The survey categorizes how leaders at accounting firms view the future role of AI in AR automation:
- The Pragmatists (40%): A large number of accountants believe AI should support the process significantly but operate strictly within clearly defined limits.
- The Advocates (29%): This group believes AI should play an essential, core role in operations, but with robust safeguards firmly in place.
- The Skeptics (26%): A sizable but smaller number of accounting firms take a very cautious view, feeling that AI s only has some specific use cases and should always be validated and monitored by a human.
- The Opponents (4%): A tiny fraction of the firms surveyed believe AI has no place in accounts receivable at all.
This collective caution is why 97% of respondents agree that fact-checking AI-generated work will become a core operational task in the future. While 64% of managers are perfectly comfortable letting AI draft invoices or generate emails, they still want a human eye to review the output before it is officially sent. Only 24% are comfortable letting AI take actions completely unchecked.

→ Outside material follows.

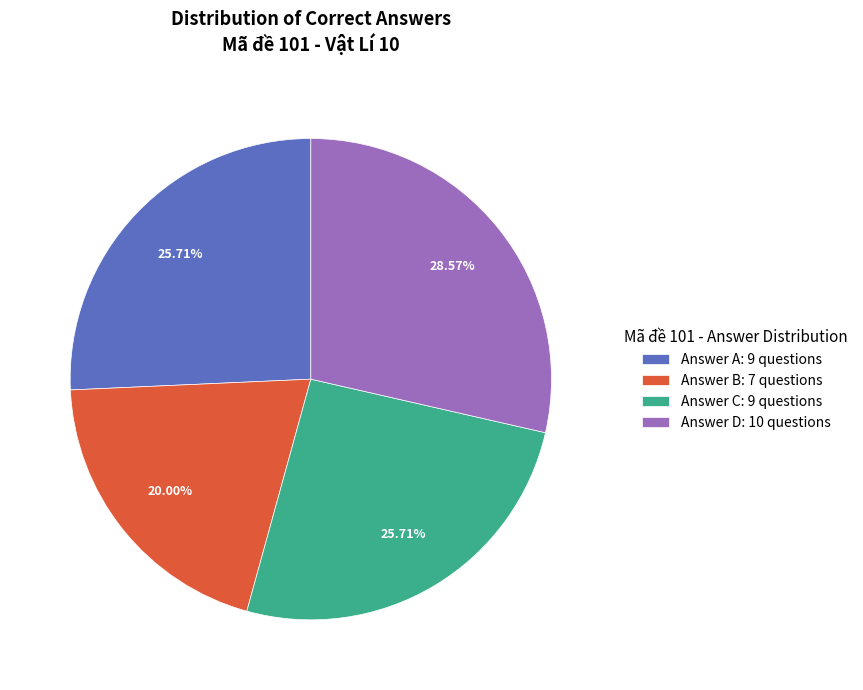

Do Answer B: 7 questions and Answer A: 9 questions together represent more than half of the pie?

No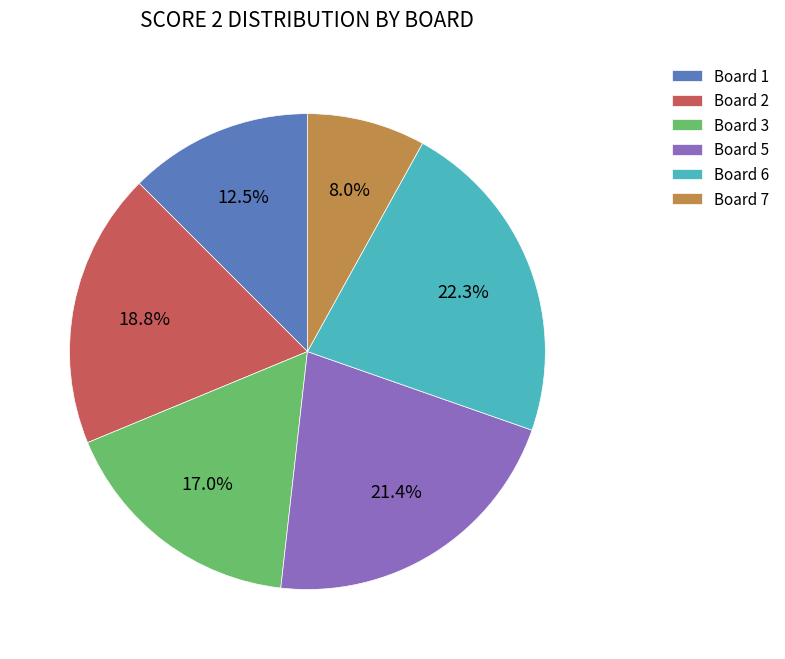

Between Board 1 and Board 6, which is larger?

Board 6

Final Thoughts: The 12-Month Outlook
The corporate consensus is undeniable: AI is no longer a luxury—it is becoming a baseline requirement for financial efficiency. Driven by economic pressure and the clear benefits of faster payments, 71% of finance leaders plan to increase their investment in AR-focused AI over the next 12 months. For companies that have already actively implemented AI, that enthusiasm jumps even higher to 76%.
Overcoming system integration hurdles and shifting internal company mindsets will take time. However, the companies that successfully pair AI automation with human oversight will find themselves with superior liquidity, happier customers, and a highly scalable business model ready to weather any economic storm.